Segment Start: PROVIDED PASSAGE

BBC Africa HYS Team | 17:18 UK time, Monday, 21 February 2011

On Africa Have Your say we'll be discussing the ongoing protests across parts of North Africa and beyond.

If you take one look at the international news, it is still littered with stories of protest from across Africa and the Middle East. Libya, Morrocco, Dijbouti and Ivory Coast are all experiencing this upheaval.  There are also rumbles of discontent in Algeria and Gabon.  We'll be asking how representative these protests are of the general feeling in these countries. 

If you would like to debate this topic LIVE on air on Tuesday 22nd February at 1600 GMT, please include a telephone number. It will not be published. 



  • Comment number 1.

    The people of the nations that are currently witnessing the upheaval, and others still on the line, have been crying for political change for decades and relied upon the West for such ambitions to be achieved. They could not think of these protests before as they would risk their lives, and have not had the right to assemble and protest freely.

Segment End: PROVIDED PASSAGE

| EXERCISE 1 |
Extract every line of the entries below that contains the word "woman".

Segment Start: DATA SHOWN

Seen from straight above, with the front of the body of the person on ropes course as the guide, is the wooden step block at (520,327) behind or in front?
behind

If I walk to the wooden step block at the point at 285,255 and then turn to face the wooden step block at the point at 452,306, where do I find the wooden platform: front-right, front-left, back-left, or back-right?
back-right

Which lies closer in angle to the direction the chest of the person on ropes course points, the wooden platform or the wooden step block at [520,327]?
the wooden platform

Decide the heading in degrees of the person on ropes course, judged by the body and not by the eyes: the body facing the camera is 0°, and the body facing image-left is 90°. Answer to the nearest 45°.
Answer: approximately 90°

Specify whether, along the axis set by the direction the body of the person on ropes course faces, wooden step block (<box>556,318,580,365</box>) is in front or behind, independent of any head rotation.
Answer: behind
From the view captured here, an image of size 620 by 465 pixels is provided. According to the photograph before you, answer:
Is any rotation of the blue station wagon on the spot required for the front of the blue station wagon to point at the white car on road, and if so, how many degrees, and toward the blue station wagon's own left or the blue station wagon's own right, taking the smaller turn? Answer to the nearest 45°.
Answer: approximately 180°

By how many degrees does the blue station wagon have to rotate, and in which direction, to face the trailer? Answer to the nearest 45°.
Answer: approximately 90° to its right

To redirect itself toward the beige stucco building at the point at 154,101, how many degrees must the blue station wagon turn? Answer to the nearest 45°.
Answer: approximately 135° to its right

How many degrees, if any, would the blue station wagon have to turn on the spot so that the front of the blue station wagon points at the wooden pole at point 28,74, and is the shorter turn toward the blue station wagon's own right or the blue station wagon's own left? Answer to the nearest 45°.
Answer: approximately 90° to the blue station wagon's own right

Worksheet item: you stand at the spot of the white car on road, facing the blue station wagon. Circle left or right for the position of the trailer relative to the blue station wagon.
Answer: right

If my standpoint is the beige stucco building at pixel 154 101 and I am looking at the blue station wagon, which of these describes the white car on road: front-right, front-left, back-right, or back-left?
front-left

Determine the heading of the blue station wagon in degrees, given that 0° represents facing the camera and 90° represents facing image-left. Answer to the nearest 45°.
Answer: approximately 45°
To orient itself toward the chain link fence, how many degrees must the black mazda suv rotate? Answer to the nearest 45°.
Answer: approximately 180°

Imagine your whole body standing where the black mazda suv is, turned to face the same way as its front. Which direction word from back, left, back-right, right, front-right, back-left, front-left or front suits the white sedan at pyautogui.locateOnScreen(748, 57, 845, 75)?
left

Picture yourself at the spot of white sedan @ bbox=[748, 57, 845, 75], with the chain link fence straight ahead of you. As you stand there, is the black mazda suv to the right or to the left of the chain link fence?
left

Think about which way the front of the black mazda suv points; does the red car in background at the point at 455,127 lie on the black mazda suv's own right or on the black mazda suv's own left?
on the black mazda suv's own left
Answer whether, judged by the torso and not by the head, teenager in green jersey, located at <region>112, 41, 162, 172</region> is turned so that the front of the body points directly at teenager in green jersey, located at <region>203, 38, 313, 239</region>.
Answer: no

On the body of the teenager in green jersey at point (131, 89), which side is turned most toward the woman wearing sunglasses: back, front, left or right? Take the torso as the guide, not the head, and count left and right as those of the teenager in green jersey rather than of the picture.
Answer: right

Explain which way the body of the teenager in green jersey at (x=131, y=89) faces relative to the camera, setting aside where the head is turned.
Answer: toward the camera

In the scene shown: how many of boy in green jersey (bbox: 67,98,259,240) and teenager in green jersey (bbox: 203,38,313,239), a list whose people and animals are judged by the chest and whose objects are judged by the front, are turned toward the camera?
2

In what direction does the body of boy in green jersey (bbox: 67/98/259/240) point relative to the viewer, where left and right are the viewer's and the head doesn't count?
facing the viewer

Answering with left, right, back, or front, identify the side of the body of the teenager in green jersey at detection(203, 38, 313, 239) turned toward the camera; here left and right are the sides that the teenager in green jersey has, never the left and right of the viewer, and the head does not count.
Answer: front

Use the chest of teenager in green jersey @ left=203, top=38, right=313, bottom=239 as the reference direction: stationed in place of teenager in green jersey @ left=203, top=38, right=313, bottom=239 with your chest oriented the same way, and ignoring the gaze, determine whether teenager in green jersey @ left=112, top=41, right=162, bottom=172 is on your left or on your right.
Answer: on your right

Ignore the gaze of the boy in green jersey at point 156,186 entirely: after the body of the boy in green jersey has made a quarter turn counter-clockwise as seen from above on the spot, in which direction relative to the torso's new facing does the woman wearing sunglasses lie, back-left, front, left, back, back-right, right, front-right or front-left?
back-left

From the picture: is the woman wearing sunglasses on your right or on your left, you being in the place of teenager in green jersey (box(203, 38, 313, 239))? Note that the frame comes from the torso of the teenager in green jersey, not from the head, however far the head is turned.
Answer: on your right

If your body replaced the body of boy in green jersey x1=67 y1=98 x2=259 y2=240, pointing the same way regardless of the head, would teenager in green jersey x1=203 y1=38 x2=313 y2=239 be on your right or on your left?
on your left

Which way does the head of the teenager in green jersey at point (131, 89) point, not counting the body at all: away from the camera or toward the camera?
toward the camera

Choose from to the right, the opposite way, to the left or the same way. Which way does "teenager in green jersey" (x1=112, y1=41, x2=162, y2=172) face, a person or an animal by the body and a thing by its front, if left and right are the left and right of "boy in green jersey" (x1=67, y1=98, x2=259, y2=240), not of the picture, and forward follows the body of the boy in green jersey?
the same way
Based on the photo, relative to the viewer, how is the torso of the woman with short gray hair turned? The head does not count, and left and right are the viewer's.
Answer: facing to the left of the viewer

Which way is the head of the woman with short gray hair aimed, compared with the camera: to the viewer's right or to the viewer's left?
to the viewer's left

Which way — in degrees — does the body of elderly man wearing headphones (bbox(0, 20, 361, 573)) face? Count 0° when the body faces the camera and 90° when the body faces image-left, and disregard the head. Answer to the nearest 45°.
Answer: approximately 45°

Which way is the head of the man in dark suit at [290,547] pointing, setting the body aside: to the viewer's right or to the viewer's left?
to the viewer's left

Segment End: DATA SHOWN

| EXERCISE 2 |
Repeat verbatim everything in the passage on the protests from "On Africa Have" down to "in these countries.".

| TASK RESULT 1 |
On the body of the teenager in green jersey at point (131, 89), which side is turned most toward the woman wearing sunglasses: back, front, left or right? Take the torso as the guide, not the head, and count left and right as those of the teenager in green jersey rather than of the picture.
Ignore the gaze of the boy in green jersey at point 156,186 entirely: after the body of the boy in green jersey has made a quarter turn counter-clockwise as seen from above on the spot, in which direction relative to the torso's new facing does the woman wearing sunglasses lie, back-left, front, left, back, back-right, right, front-right or front-left?
From the picture: is the woman wearing sunglasses on your right or on your left, you being in the place of teenager in green jersey (box(203, 38, 313, 239))? Note that the frame comes from the torso of the teenager in green jersey, not from the head, however far the head is turned.
Based on the photo, relative to the viewer, how is the torso of the woman with short gray hair turned? The head does not count, and left and right are the viewer's.
Which way is the head of the woman with short gray hair aimed, compared with the camera: to the viewer's right or to the viewer's left?

| TASK RESULT 2 |
On Africa Have Your say we'll be discussing the ongoing protests across parts of North Africa and beyond.

If you take one look at the international news, it is still littered with stories of protest from across Africa and the Middle East. Libya, Morrocco, Dijbouti and Ivory Coast are all experiencing this upheaval.  There are also rumbles of discontent in Algeria and Gabon.  We'll be asking how representative these protests are of the general feeling in these countries.